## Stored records

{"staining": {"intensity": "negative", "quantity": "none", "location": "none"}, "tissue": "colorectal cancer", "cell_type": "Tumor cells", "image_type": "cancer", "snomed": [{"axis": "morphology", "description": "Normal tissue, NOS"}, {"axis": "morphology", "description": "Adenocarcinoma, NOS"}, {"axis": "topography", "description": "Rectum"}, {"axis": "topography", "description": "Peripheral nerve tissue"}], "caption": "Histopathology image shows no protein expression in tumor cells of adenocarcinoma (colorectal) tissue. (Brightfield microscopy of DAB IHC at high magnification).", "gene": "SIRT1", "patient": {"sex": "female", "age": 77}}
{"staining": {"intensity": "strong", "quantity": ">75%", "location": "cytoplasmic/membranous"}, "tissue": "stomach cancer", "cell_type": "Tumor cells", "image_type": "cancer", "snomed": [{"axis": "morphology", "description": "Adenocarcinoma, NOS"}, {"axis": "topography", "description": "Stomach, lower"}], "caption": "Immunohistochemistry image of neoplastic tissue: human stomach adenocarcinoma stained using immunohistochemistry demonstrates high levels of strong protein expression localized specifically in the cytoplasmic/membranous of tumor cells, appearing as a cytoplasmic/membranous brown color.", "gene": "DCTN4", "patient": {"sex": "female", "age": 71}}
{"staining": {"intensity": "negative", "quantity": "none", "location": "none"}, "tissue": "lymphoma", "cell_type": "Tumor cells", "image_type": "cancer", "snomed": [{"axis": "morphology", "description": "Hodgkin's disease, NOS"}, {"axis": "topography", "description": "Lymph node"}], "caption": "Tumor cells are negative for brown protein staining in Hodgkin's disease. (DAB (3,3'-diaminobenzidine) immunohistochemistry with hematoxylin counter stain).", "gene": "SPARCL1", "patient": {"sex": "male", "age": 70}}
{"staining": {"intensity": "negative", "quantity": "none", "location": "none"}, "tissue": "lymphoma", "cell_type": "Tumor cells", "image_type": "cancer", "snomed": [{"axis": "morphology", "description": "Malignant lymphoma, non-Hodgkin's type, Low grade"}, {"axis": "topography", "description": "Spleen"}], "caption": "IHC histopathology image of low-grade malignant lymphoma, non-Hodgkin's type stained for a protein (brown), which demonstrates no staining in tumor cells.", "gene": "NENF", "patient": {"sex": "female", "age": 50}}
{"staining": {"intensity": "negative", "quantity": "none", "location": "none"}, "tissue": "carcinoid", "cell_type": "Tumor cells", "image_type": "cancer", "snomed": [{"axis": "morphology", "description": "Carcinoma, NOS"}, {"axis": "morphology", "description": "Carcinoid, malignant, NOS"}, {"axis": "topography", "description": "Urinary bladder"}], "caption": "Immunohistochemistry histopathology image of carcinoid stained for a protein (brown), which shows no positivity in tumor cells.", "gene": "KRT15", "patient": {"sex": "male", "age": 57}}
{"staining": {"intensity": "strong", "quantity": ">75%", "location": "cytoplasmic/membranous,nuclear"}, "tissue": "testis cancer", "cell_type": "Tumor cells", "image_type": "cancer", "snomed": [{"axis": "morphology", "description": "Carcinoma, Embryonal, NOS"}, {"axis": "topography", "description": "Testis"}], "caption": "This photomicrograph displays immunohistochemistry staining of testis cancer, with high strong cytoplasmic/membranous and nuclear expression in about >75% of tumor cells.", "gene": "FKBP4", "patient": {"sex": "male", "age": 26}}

## Try it
Would you count the lines in the data that contain the word "lymphoma" and state only the number?

## Written reply
2